:: Problem statement ::
Arrange the lines of the data below as a numbered list, dropping blank lines and leaving the pictures out.

Dataset entries
● ● ●

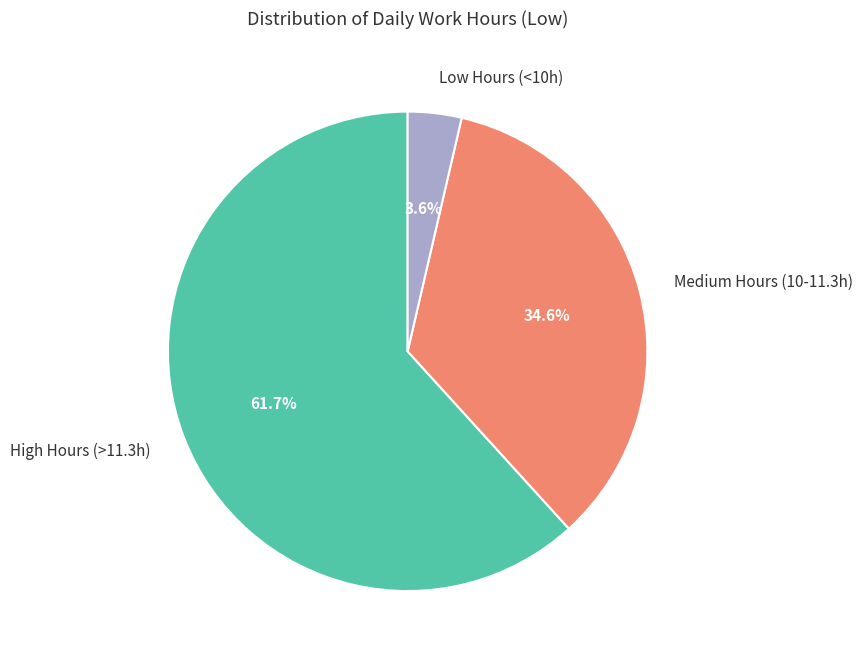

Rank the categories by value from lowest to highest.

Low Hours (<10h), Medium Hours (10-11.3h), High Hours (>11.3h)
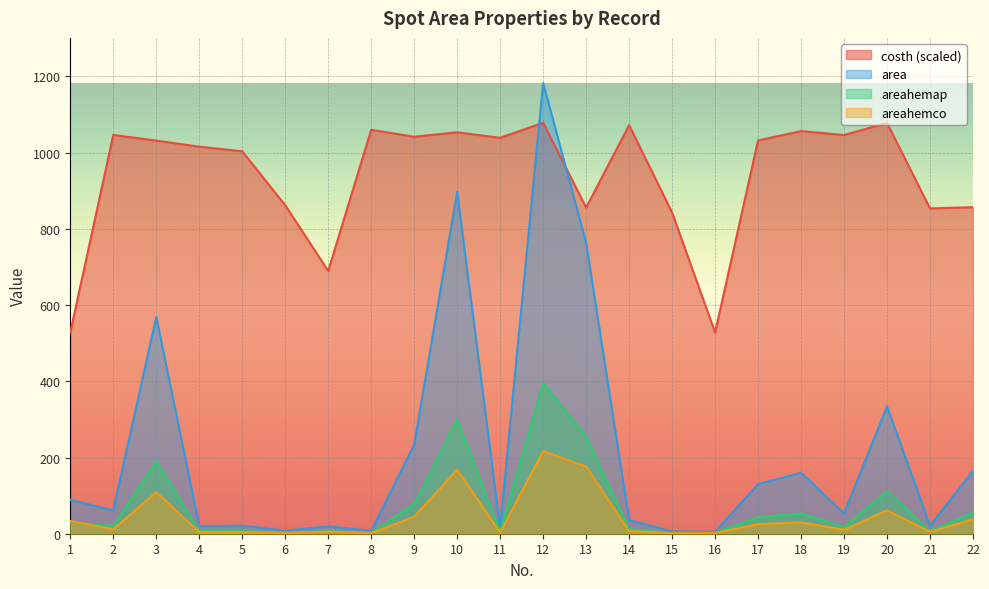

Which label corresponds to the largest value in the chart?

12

● ● ●

:: Result ::
1. Rank the categories by value from lowest to highest.
2. Low Hours (<10h), Medium Hours (10-11.3h), High Hours (>11.3h)
3. Which label corresponds to the largest value in the chart?
4. 12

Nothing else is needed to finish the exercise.